■ **YOUR OBJECTIVE**:
Locate all lines in the data below that hold "CROSS" and show them.

■ **SOURCE RECORDS**:
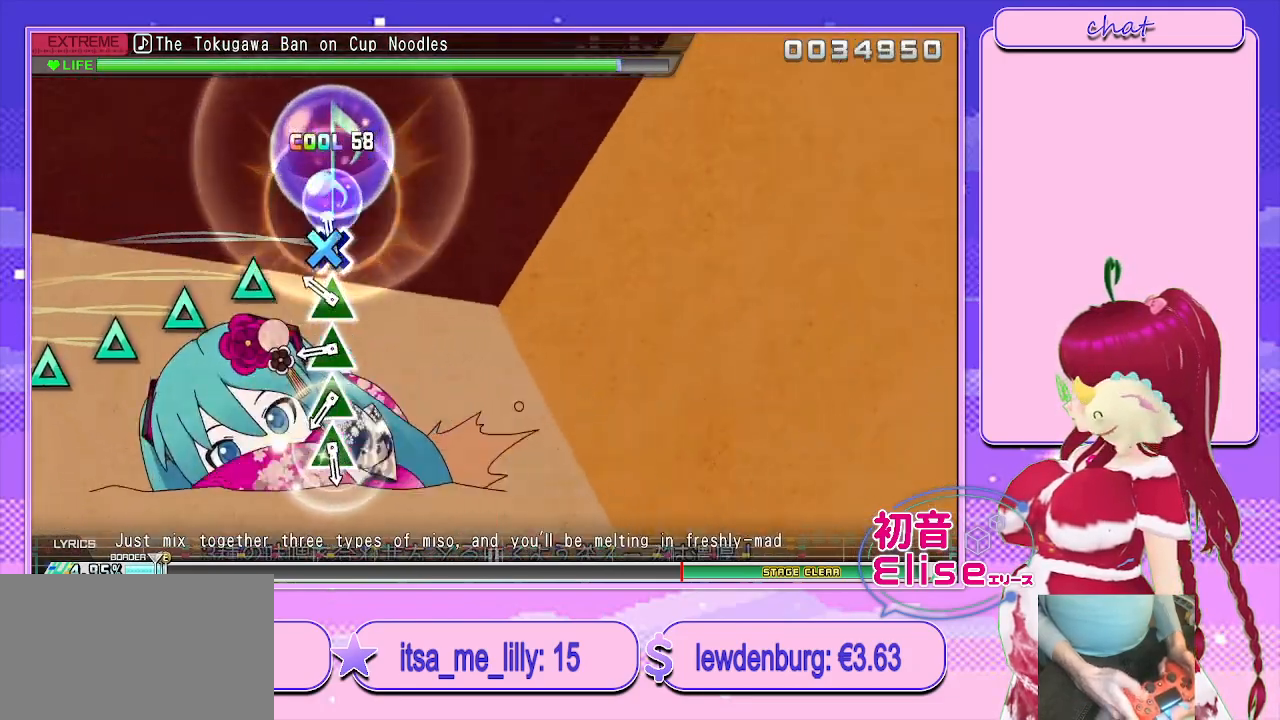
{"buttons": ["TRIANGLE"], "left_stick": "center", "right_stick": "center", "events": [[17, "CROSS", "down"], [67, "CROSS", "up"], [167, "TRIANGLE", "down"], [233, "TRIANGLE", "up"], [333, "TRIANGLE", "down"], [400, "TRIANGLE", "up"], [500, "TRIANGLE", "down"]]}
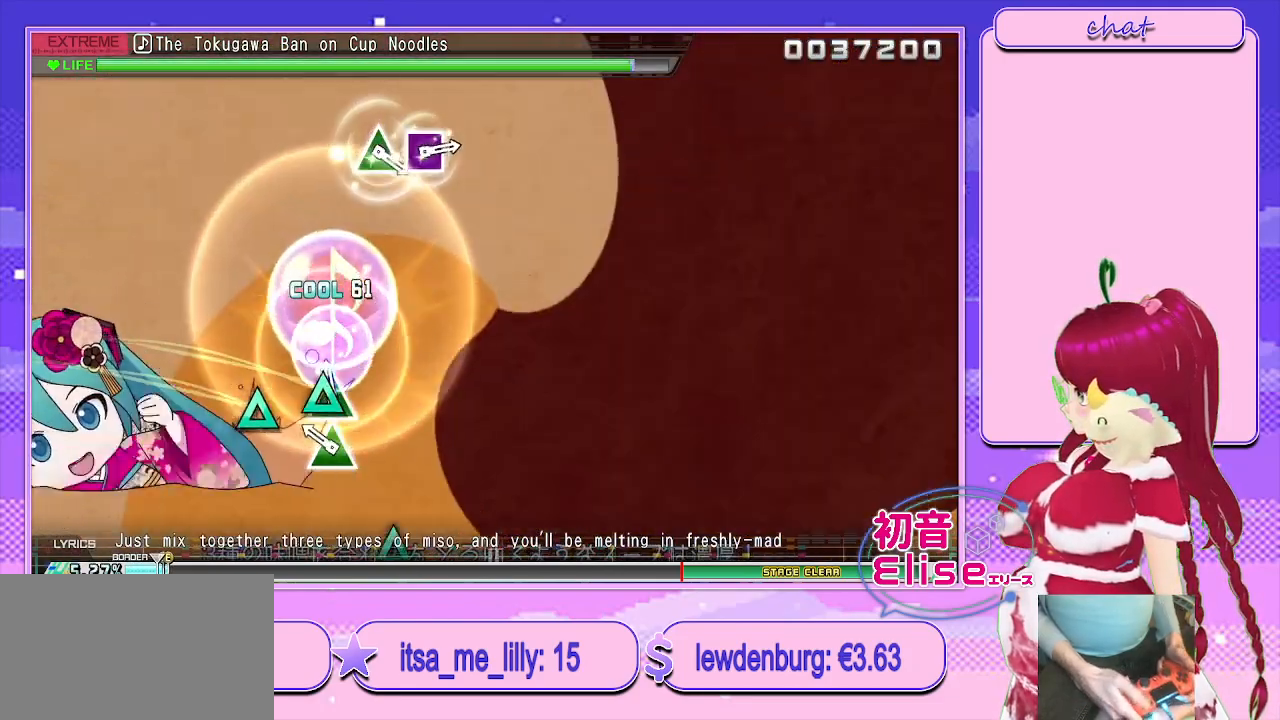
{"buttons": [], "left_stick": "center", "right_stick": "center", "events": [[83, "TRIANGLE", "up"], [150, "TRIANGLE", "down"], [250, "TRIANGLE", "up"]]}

---

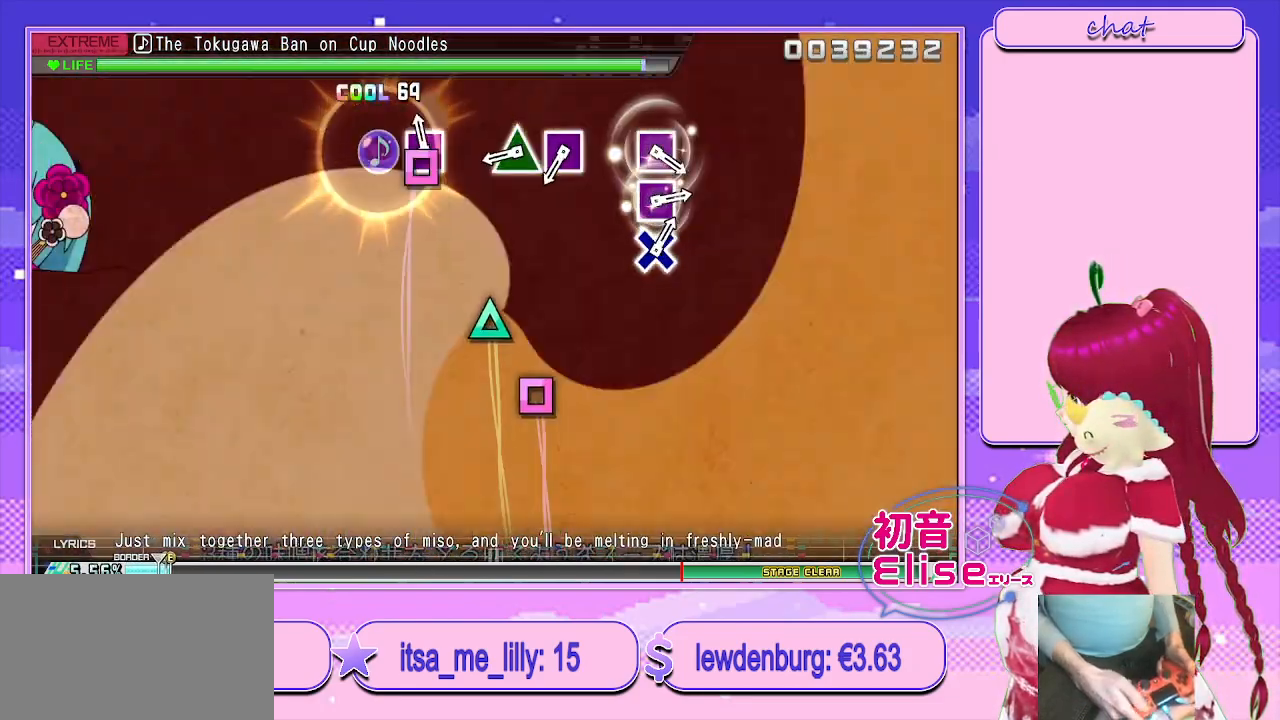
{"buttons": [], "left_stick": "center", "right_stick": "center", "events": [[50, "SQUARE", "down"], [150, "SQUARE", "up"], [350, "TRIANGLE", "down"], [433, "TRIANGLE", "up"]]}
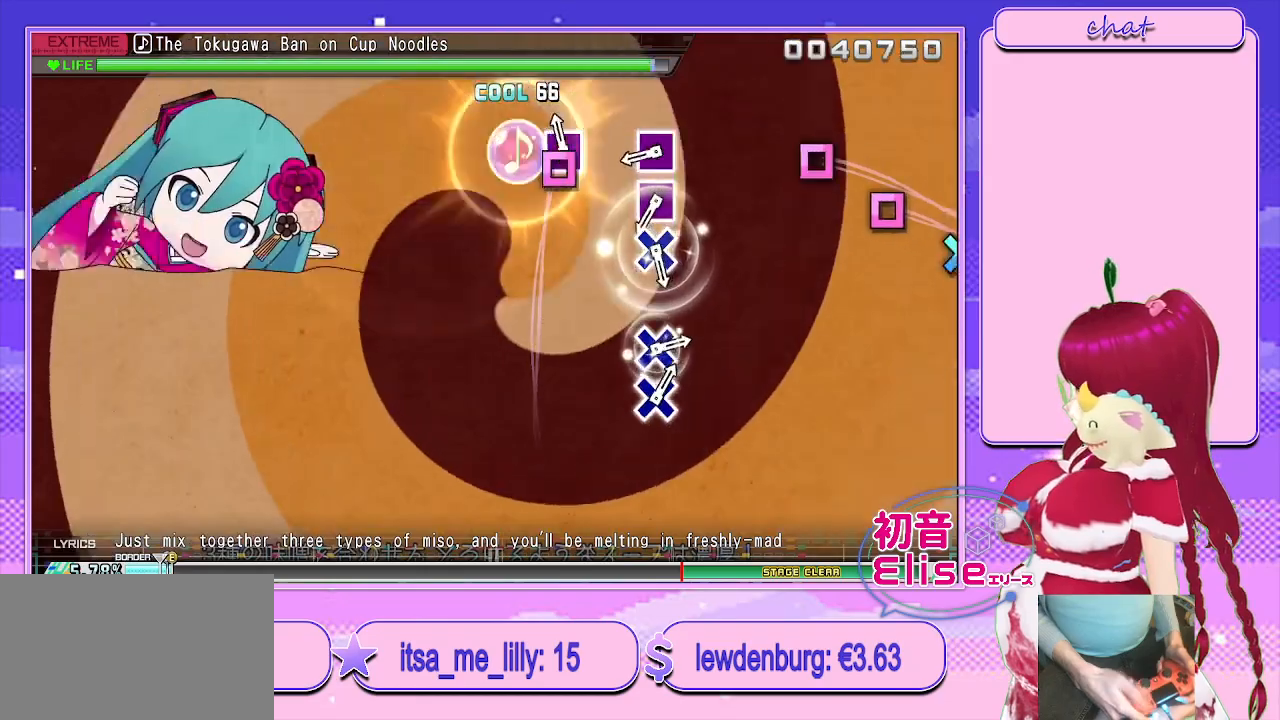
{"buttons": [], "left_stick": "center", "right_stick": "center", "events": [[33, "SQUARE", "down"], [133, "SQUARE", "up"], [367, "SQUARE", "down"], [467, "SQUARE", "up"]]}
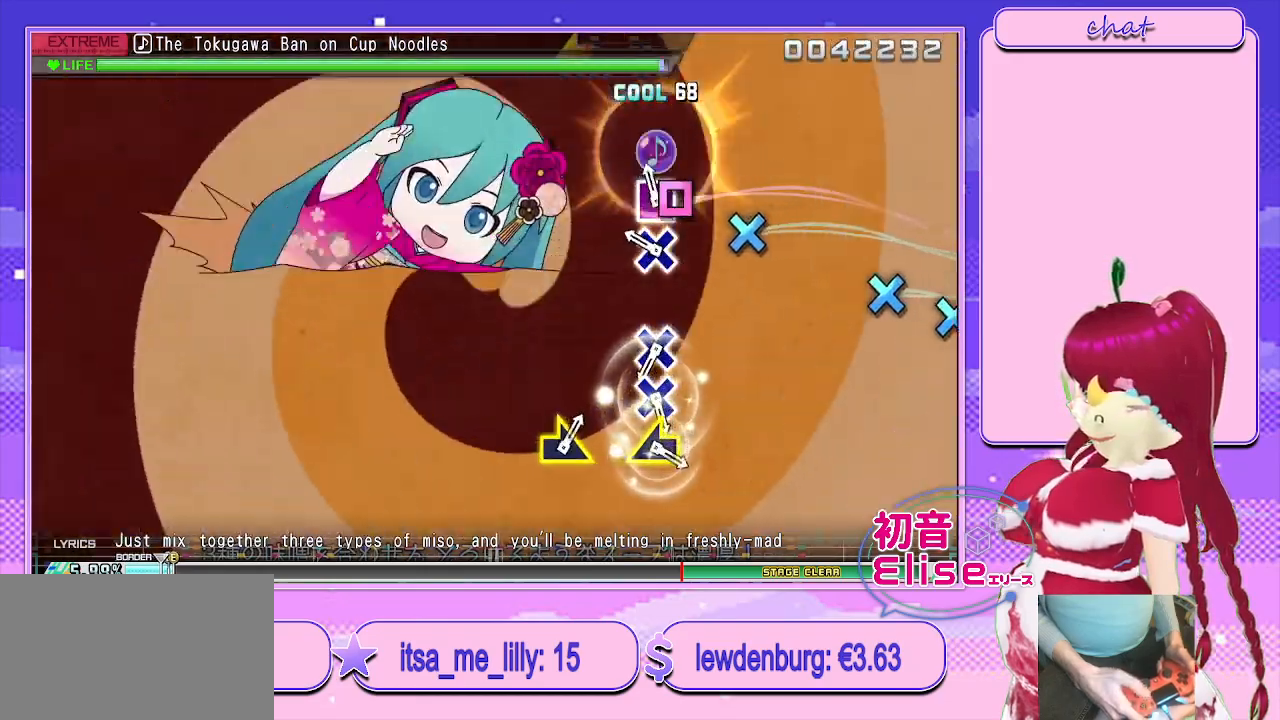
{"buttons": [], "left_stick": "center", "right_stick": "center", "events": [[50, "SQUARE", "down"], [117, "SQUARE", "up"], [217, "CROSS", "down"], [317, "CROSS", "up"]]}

■ **SOLVED PROBLEM**:
{"buttons": ["TRIANGLE"], "left_stick": "center", "right_stick": "center", "events": [[17, "CROSS", "down"], [67, "CROSS", "up"], [167, "TRIANGLE", "down"], [233, "TRIANGLE", "up"], [333, "TRIANGLE", "down"], [400, "TRIANGLE", "up"], [500, "TRIANGLE", "down"]]}
{"buttons": [], "left_stick": "center", "right_stick": "center", "events": [[50, "SQUARE", "down"], [117, "SQUARE", "up"], [217, "CROSS", "down"], [317, "CROSS", "up"]]}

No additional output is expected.